Prof Riaan Luyt from the University of the Free State’s Qwaqwa Campus has started a 12-month sabbatical in Qatar. This follows an invitation by the Qatar University in Doha to work as a research professor at the university's Centre of Advanced Materials.

In the 21 years that he has spent on the Qwaqwa Campus, Prof Luyt has published more than 165 research papers in international scientific journals and has had over 1 850 citations by other international scientists. He also reviews scientific research on polymer science in more than 10 journals.

“There were no science laboratories when I first came here and I made it my mission to establish them as soon as possible as I was passionate about research then, as I am now,” said Prof Luyt.

He has supervised twenty five master’s and eight doctoral students and is currently supervising five master’s and six doctoral students. Prof Luyt also serves on the International Advisory Board of eXPRESS Polymer Letters – one of the leading polymer science journals.

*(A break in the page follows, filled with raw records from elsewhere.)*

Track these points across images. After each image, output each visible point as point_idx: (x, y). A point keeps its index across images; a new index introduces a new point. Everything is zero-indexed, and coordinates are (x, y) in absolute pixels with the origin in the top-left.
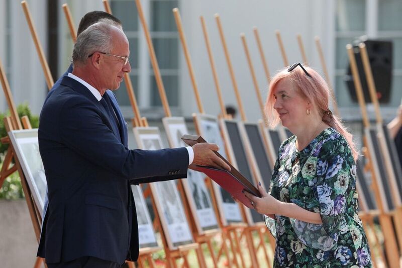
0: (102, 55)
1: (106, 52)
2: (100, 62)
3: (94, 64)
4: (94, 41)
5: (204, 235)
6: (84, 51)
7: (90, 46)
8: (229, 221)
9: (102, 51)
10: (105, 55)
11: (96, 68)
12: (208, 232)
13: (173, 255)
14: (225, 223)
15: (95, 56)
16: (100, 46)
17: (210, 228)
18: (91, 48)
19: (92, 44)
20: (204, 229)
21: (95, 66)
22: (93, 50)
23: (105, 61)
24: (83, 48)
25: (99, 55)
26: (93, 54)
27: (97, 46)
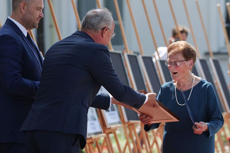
4: (106, 20)
6: (100, 25)
15: (105, 30)
19: (105, 22)
22: (105, 25)
23: (107, 33)
24: (99, 23)
25: (107, 29)
26: (104, 28)
27: (107, 24)
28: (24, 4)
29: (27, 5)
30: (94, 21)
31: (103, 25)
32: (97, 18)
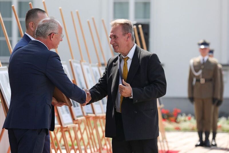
0: (55, 34)
1: (56, 32)
2: (53, 37)
4: (51, 28)
5: (77, 120)
6: (47, 33)
7: (49, 30)
8: (87, 113)
12: (79, 118)
13: (64, 130)
14: (85, 114)
15: (52, 35)
17: (80, 116)
19: (51, 29)
20: (78, 117)
21: (52, 39)
22: (51, 32)
23: (55, 37)
24: (46, 31)
26: (51, 34)
27: (53, 30)
28: (32, 23)
29: (34, 24)
30: (42, 30)
31: (49, 31)
32: (44, 27)
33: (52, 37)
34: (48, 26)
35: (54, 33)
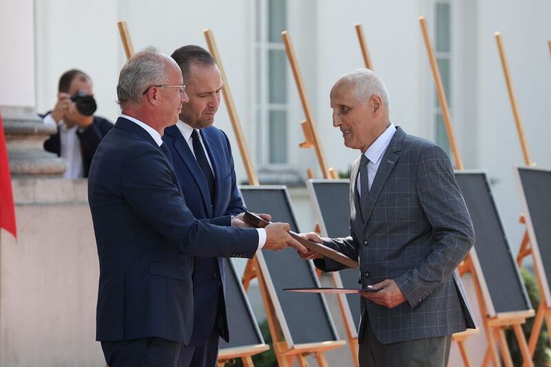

In 2012, he was listed as the second-best researcher at the UFS and is a regular keynote speaker at international conferences. He has mentored many students who are now leaders in the industry. One of his current doctoral students came to the university as a student in the University Preparatory Programme (UPP), who had not passed matric well enough to be admitted. Yet, Prof Luyt mentored her to where she is today –  currently finalising her PhD in Polymer Science.